* Your goal
Exactly the lines below starting at the line with "de responsabilidade e" and ending at the line with "BMKG dan Pemprov" are wanted, with both ends included. Leave out the pictures and add no other lines.

[Stored items from a collection]

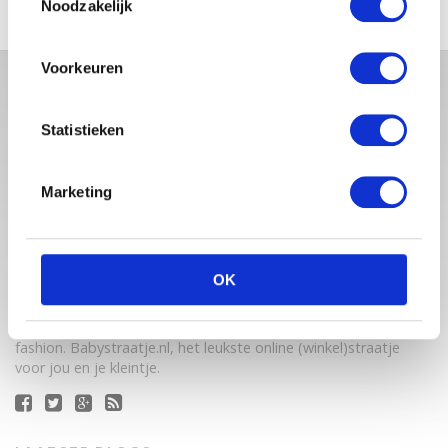
Noodzakelijk
Voorkeuren
Statistieken
Marketing
Babystraatje.nl is een uniek platform voor aanstaande en
OK
jonge moeders. Een online ontmoetingsplek vol
inspirerende blogs en handige artikelen op het gebied van
zwangerschap, moederschap, babyproducten, lifestyle en
fashion. Babystraatje.nl, het leukste online (winkel)straatje
voor jou en je kleintje.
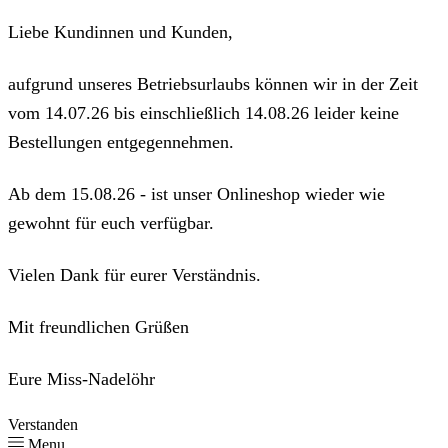
Liebe Kundinnen und Kunden,
aufgrund unseres Betriebsurlaubs können wir in der Zeit
vom 14.07.26 bis einschließlich 14.08.26 leider keine
Bestellungen entgegennehmen.
Ab dem 15.08.26 - ist unser Onlineshop wieder wie
gewohnt für euch verfügbar.
Vielen Dank für eurer Verständnis.
Mit freundlichen Grüßen
Eure Miss-Nadelöhr
Verstanden
Menu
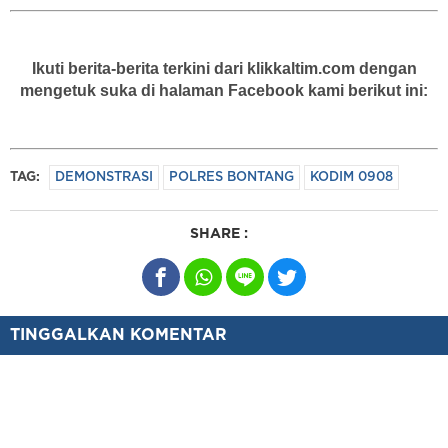
Ikuti berita-berita terkini dari klikkaltim.com dengan
mengetuk suka di halaman Facebook kami berikut ini:
TAG:
DEMONSTRASI
POLRES BONTANG
KODIM 0908
SHARE :
TINGGALKAN KOMENTAR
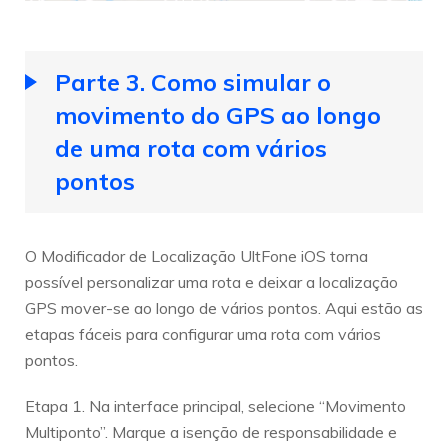
Parte 3. Como simular o
movimento do GPS ao longo
de uma rota com vários
pontos
O Modificador de Localização UltFone iOS torna
possível personalizar uma rota e deixar a localização
GPS mover-se ao longo de vários pontos. Aqui estão as
etapas fáceis para configurar uma rota com vários
pontos.
Etapa 1. Na interface principal, selecione “Movimento
Multiponto”. Marque a isenção de responsabilidade e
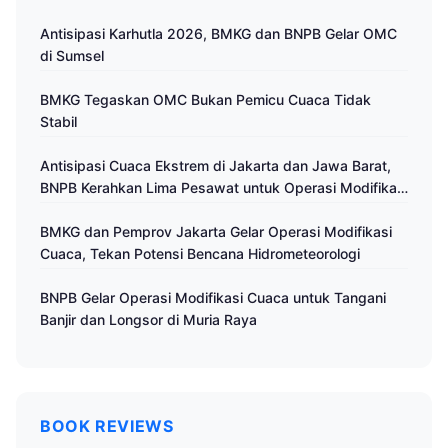
Antisipasi Karhutla 2026, BMKG dan BNPB Gelar OMC
di Sumsel
BMKG Tegaskan OMC Bukan Pemicu Cuaca Tidak
Stabil
Antisipasi Cuaca Ekstrem di Jakarta dan Jawa Barat,
BNPB Kerahkan Lima Pesawat untuk Operasi Modifikasi
Cuaca
BMKG dan Pemprov Jakarta Gelar Operasi Modifikasi
Cuaca, Tekan Potensi Bencana Hidrometeorologi
BNPB Gelar Operasi Modifikasi Cuaca untuk Tangani
Banjir dan Longsor di Muria Raya
BOOK REVIEWS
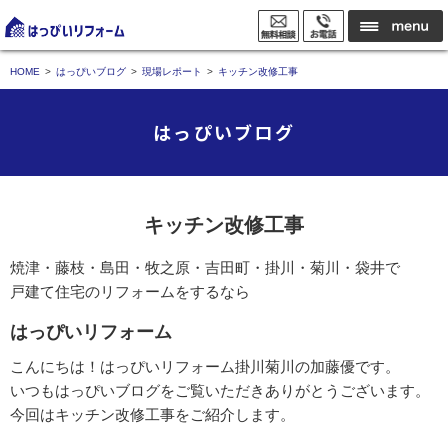
HOME
はっぴいブログ
現場レポート
キッチン改修工事
はっぴいブログ
キッチン改修工事
焼津・藤枝・島田・牧之原・吉田町・掛川・菊川・袋井で
戸建て住宅のリフォームをするなら
はっぴいリフォーム
こんにちは！はっぴいリフォーム掛川菊川の加藤優です。
いつもはっぴいブログをご覧いただきありがとうございます。
今回はキッチン改修工事をご紹介します。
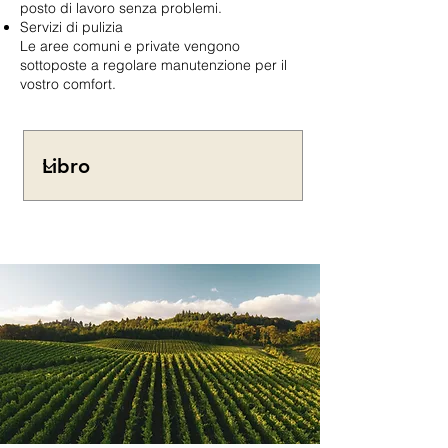
posto di lavoro senza problemi.
Servizi di pulizia
Le aree comuni e private vengono
sottoposte a regolare manutenzione per il
vostro comfort.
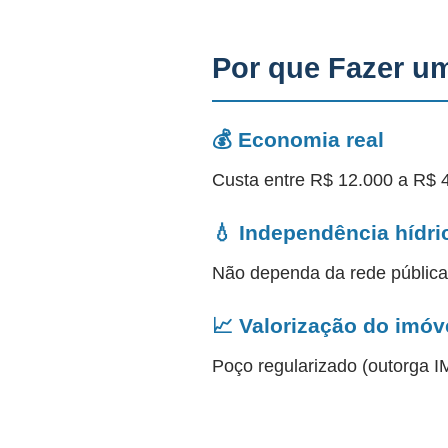
Por que Fazer u
💰 Economia real
Custa entre R$ 12.000 a R$ 
💧 Independência hídri
Não dependa da rede públic
📈 Valorização do imóv
Poço regularizado (outorga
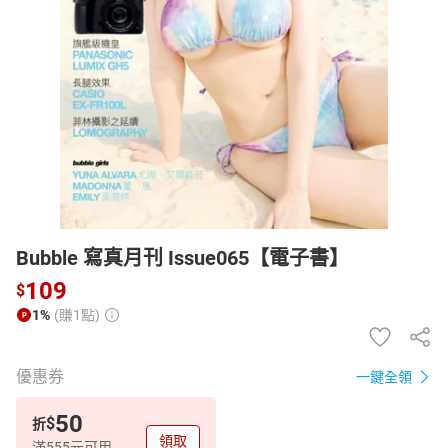
日本購物
電子/紙本書
HOT
Bubble 寫真月刊 Issue065【電子書】
109
$
1%
(賺1點)
優惠券
一鍵全領
50
$
折
領取
滿555元可用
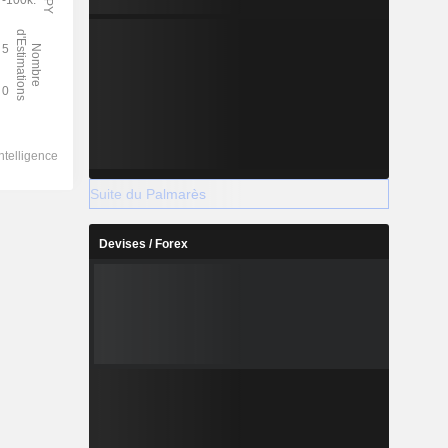
Suite du Palmarès
Devises / Forex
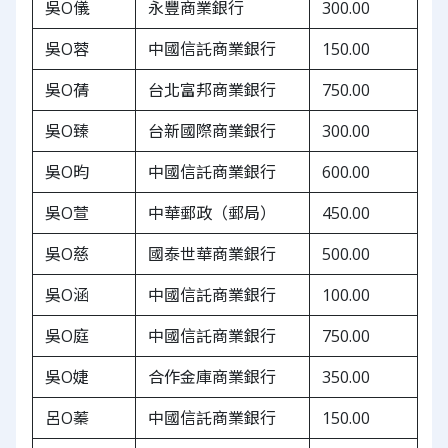
吳O儀
永豐商業銀行
300.00
吳O蓉
中國信託商業銀行
150.00
吳O蒨
台北富邦商業銀行
750.00
吳O臻
台新國際商業銀行
300.00
吳O昀
中國信託商業銀行
600.00
吳O萱
中華郵政（郵局）
450.00
吳O慈
國泰世華商業銀行
500.00
吳O涵
中國信託商業銀行
100.00
吳O庭
中國信託商業銀行
750.00
吳O婕
合作金庫商業銀行
350.00
呂O蓁
中國信託商業銀行
150.00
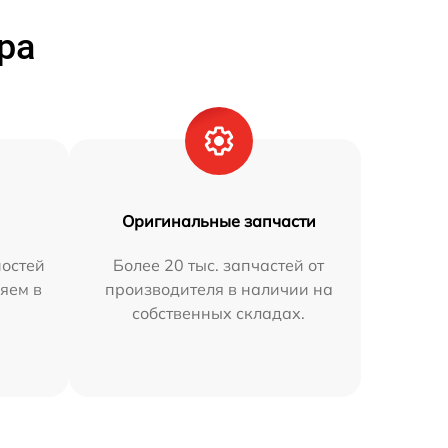
ра
Оригинальные запчасти
остей
Более 20 тыс. запчастей от
яем в
производителя в наличии на
собственных складах.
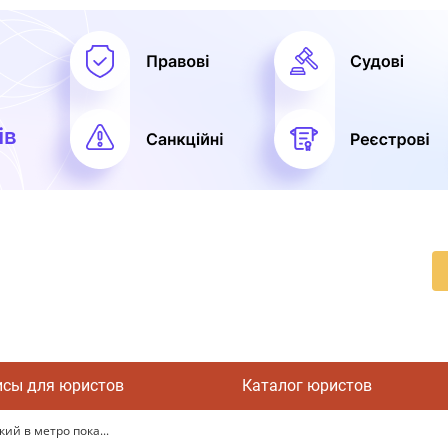
исы для юристов
Каталог юристов
ий в метро пока...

* Result
Multiponto”. Marque a isenção de responsabilidade e
Antisipasi Karhutla 2026, BMKG dan BNPB Gelar OMC
di Sumsel
BMKG Tegaskan OMC Bukan Pemicu Cuaca Tidak
Stabil
Antisipasi Cuaca Ekstrem di Jakarta dan Jawa Barat,
BNPB Kerahkan Lima Pesawat untuk Operasi Modifikasi
Cuaca
BMKG dan Pemprov Jakarta Gelar Operasi Modifikasi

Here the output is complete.